高校留学初日、カンザスシティ空港から協会の迎えのバスに乗りました。長時間のフライトと緊張の疲れに時差ぼけも重なり、ほぼ全員が爆睡。静かなバスの中でふと目を開けると、夕焼けに染まる地平線が視界いっぱいに広がっていました。
私がアメリカに恋をした瞬間。今でも鮮明に覚えています。
さて憧れの土地カンザスでの大学生活。実は英語学習・英語歴という意味ではこの2年間、あまり特筆することはありません。大学生活を何とかこなせる程度の英語力はこの時点で備わっていたため、中学、高校留学、高校に比べて英語力の伸びはあまりありませんでした。
転機が訪れたのは大学での2年目が終わり、夏休みで帰国した時でした。
その頃私は、何となくでしたが卒業後のことを考え始めていました。当時アメリカで大学を卒業した留学生には、1年間就労資格が与えられると聞いていました。その1年間の間に就労ビザを自力で取れば、そのままアメリカで働くことも可能だと。しかしながら私は、働くなら日本が良いと考えていました。アメリカはとても好きでしたが、長く住むなら日本がいいと。でも英語からは離れたくないと。
そんな中で最初は漠然と、通訳者になりたいと思うようになりました。
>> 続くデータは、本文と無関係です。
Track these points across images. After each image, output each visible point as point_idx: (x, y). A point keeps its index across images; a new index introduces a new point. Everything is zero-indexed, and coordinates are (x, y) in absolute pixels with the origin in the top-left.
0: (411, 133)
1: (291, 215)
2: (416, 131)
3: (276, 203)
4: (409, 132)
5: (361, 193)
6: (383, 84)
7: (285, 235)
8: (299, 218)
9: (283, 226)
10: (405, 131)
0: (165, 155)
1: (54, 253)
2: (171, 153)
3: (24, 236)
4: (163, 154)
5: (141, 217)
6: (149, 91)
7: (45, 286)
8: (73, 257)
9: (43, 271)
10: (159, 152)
英語が好きで高校留学をして、英語が好きでアメリカの大学を選び、英語が好きだから英語から絶対に離れない職業を選びたかったからです。
そう思ったのが夏休み前のこと。帰国前に通訳についてネット上で様々な情報をかき集め読み漁り、通訳学校の存在を知りました。フリーランス通訳者を、それも同時通訳者を目指すのなら、専門の訓練を受ける必要があることを知りました。
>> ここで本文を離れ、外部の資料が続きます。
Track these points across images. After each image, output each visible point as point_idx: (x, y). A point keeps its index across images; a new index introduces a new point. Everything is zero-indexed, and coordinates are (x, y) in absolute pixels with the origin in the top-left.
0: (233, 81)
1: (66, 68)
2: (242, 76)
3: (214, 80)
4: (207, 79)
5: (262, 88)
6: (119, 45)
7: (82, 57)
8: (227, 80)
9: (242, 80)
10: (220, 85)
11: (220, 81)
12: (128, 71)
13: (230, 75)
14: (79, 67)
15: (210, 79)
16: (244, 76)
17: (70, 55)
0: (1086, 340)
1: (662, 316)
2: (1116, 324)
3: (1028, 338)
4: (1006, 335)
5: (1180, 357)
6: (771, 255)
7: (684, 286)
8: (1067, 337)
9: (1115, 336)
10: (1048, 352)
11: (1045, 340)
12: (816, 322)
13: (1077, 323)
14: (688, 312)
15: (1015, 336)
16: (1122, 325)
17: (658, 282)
帰国後すぐ、興味を持った通訳学校の資料を取り寄せました。資料を読み、その時の自分の状況を考え、すぐに「無理だ」と諦めました。そもそも私の地元静岡には通訳学校など無く、近くても東京か名古屋でした。週2日の授業とは言え、通うには新幹線代がかかります。大学もまだ途中でした。その時点で通訳者はまだ「一番に浮かんだ選択肢」に過ぎないと思っていたので、諦めたと言うよりは、考えるのを止めました。